An 80-year-old man after a coronary artery bypass graft (CABG) in 2003 (LIMA-LAD, SVG-RCA, SVG-Dg) had a chest X-ray scan performed due to pulmonary infection which uncovered a mediastinal tumor. Using computed tomography SVG-RCA aneurysm consisting of two communicationg sacs (8.2 × 8.6 × 8.4 cm and 9.8 × 8.1 × 9.2 cm) were detected (Figures 1 A, B). The patient did not show any symptoms related to the aneurysm. The patient was consulted by the Heart Team in accordance with the literature regarding the risk of further enlargement or rupture of the aneurysms [1], and due to high risk of complications during sternotomy in the cardiosurgeons’ assessment the decision was taken to close the aneurysms percutaneously. The bypass graft was intubated from the right femoral artery using an 8F Cook Flexor guiding catheter. Before the occlusion, an 8 mm diameter balloon was inflated for 15 min in the proximal part of the graft, resulting in only a transient elevation of ST segments in II, III and aVF leads lasting for about 5 min with no typical pain. In coronary angiography, the distal part of the RCA was hardly supplied from the aneurysmal graft, but good and above mentioned control collaterals were visible from the left coronary artery, and above mentioned control balloon inflation was performed to check their efficiency. Due to diffused atherosclerotic lesions in the proximal and medial parts of the RCA, revascularization was not attempted. As we only observed transient ST segment elevation during the balloon inflation a “Vascular Plug II” (Abbott) size 10 mm vascular occluder was implanted in the proximal part of the graft (Figure 1 C). Total occlusion of the graft’s ostium was accomplished with no contrast flowing into the lumen of the aneurysm in follow-up angiography (Figure 1 D). Occlusion of the distal part of the aneurysm was technically difficult and was not performed. Despite collaterals of the RCA from the left coronary artery, elevated levels of troponin were noted in the periprocedural period with inferior segments’ hypokinesis. The patient was discharged in good overall condition 8 days after the procedure. Sadly, no follow-up information is available, due to the patient’s death caused by SARS- CoV2 infection.

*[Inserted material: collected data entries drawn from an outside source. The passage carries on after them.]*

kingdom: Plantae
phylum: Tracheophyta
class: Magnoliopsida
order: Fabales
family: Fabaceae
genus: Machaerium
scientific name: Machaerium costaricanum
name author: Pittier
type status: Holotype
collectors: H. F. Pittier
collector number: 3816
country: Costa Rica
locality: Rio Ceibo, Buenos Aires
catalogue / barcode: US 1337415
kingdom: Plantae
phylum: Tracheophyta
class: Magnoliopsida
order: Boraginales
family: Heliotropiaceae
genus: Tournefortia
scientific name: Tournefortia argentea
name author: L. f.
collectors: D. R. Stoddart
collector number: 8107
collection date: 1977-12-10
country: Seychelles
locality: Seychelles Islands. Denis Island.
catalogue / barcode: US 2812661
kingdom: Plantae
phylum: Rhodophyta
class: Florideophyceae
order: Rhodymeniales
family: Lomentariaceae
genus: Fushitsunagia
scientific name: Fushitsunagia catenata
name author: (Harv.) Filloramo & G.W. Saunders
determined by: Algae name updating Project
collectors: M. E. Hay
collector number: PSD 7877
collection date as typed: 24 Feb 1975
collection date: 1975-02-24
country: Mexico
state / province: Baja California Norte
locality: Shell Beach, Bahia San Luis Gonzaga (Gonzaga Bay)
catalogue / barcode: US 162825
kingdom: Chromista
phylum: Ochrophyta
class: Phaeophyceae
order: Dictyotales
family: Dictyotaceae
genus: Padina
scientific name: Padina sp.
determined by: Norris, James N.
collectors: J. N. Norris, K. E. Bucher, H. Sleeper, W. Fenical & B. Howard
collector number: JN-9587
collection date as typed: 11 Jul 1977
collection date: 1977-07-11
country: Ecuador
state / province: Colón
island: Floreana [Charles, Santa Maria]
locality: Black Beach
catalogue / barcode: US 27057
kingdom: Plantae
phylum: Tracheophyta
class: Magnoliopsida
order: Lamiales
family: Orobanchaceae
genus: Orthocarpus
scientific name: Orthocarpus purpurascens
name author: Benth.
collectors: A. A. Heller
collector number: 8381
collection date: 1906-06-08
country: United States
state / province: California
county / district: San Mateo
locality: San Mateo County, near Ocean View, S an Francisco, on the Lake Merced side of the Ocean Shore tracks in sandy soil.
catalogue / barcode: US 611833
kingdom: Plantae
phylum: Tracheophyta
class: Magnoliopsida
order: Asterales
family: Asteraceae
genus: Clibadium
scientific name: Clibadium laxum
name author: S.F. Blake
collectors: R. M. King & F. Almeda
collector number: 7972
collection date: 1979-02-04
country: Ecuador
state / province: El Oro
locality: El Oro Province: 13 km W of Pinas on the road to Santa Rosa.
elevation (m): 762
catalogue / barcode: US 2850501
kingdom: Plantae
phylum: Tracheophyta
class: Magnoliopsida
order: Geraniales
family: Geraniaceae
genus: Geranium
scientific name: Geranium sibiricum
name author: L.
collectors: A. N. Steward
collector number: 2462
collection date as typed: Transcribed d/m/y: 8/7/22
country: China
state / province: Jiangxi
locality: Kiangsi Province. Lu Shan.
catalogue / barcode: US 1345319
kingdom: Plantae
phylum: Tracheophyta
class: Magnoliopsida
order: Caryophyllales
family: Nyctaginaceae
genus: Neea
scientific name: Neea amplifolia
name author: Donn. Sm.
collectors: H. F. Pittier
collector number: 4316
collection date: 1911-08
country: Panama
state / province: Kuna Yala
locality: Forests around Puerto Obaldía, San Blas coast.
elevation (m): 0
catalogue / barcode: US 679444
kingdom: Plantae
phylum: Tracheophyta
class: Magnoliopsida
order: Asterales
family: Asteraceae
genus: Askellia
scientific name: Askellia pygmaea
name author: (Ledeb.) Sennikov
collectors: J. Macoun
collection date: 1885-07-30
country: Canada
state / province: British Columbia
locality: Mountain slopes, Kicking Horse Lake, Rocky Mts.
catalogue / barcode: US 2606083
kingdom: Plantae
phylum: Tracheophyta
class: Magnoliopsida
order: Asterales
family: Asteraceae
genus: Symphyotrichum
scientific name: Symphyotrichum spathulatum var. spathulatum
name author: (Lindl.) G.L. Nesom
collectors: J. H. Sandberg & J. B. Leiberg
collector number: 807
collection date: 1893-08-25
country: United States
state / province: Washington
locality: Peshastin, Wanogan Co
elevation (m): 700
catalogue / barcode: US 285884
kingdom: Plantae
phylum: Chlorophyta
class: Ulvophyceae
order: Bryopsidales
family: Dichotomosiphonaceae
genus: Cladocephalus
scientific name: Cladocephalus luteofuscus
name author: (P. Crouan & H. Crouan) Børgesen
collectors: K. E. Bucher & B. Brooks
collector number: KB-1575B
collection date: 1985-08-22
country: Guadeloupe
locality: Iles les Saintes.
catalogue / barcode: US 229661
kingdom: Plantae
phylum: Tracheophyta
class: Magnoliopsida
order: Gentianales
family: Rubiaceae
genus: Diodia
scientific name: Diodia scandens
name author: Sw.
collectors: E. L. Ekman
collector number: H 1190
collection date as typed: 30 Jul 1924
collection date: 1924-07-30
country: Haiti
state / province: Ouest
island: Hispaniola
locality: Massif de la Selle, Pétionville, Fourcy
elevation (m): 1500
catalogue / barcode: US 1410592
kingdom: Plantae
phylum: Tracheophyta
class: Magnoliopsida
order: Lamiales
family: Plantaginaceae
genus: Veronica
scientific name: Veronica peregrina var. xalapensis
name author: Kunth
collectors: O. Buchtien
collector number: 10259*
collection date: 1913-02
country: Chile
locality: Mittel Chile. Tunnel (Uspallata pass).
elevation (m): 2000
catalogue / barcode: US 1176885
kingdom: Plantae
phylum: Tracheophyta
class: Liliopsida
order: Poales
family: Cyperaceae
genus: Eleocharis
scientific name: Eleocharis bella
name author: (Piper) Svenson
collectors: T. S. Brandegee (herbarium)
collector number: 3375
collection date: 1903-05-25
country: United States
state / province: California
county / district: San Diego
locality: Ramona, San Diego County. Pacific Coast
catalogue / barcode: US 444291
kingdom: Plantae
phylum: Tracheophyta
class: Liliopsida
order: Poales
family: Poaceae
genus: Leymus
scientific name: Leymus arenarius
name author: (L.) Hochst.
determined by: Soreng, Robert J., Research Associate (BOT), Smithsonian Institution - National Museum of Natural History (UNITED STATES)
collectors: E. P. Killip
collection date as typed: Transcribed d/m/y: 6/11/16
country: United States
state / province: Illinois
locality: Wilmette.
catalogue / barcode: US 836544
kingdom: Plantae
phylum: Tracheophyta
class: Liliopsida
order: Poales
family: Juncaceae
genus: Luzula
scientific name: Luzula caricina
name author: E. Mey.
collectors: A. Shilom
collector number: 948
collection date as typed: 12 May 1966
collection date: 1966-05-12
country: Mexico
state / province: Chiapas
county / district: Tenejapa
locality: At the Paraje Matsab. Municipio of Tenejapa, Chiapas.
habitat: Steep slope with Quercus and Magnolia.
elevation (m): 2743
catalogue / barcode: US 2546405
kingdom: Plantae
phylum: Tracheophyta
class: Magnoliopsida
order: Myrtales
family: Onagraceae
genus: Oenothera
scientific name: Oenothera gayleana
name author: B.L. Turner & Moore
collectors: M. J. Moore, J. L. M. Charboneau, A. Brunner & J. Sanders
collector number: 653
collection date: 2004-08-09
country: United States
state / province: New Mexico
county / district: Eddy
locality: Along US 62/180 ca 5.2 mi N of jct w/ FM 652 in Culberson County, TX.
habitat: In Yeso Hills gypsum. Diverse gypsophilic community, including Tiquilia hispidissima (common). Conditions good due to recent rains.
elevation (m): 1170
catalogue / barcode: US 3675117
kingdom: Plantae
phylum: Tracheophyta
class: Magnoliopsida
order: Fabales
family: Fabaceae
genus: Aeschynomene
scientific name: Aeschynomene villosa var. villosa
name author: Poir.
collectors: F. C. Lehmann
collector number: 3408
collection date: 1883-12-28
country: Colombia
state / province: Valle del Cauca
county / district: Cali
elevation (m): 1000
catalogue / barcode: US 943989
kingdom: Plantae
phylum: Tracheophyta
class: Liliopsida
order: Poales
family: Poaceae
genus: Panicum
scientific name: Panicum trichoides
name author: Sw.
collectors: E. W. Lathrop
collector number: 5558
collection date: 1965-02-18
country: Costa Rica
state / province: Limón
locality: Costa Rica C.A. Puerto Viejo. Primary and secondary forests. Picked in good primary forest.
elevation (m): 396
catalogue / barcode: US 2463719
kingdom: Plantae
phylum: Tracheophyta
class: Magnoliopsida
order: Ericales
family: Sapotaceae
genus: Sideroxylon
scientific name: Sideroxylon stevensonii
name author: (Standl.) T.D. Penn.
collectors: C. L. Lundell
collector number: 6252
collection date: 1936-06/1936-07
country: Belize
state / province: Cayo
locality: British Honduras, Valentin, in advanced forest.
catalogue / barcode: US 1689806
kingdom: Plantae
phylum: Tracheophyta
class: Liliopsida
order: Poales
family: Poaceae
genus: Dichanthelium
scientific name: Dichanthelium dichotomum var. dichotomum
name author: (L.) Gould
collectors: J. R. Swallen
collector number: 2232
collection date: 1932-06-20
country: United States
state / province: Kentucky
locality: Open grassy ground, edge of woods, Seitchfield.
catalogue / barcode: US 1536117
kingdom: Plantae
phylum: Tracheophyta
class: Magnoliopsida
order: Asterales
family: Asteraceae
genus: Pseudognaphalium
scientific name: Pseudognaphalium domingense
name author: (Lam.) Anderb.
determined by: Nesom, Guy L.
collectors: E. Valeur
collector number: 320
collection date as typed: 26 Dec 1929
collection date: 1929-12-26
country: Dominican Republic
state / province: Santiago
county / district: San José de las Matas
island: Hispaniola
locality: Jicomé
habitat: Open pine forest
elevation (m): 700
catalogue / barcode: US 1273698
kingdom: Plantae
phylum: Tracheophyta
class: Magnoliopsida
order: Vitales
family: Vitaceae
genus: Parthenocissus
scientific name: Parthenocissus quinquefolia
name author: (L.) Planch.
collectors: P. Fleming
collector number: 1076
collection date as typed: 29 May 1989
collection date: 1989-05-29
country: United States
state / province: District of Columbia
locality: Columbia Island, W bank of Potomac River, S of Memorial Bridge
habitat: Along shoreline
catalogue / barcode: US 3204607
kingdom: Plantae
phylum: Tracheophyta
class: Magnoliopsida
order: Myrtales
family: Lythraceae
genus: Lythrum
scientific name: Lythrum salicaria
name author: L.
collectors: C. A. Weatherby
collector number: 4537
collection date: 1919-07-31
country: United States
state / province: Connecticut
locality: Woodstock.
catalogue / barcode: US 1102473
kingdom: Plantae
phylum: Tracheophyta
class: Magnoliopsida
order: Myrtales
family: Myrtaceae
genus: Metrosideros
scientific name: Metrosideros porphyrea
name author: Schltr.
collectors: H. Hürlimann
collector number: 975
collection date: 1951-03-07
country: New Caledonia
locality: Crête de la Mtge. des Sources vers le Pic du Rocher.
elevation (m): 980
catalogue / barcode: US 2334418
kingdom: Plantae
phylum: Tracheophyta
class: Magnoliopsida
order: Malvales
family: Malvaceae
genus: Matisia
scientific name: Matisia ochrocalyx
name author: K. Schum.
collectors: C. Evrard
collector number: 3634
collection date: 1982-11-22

Saphenous vein graft aneurysms are a rare condition estimated by some authors to be present in 0.07% of CABG patients. The incidence rate may be higher given the frequent asymptomatic occurrence of especially smaller aneurysms [1]. Aneurysms bigger than 10 cm in diameter are considered to be at higher risk of rupture, and it is believed that they should be treated even if asymptomatic [1, 2]. Treatment options include surgery or percutaneous techniques such as implantation of various vascular plugs, covered stents, and arterial coiling [1, 2].
We report two giant compartment aneurysms of the vein graft to the RCA which were closed percutaneously. The decision to close the whole graft with compromises to the blood flow to the otherwise amputated native artery was preceded by transient graft occlusion with a balloon to check for collaterals in efficiency from the left coronary artery. Despite a good result of the test and reassuring data from the literature [3] the patient developed periprocedural myocardial infarction, which points to an uncertain outcome and individualized approach in this rare condition.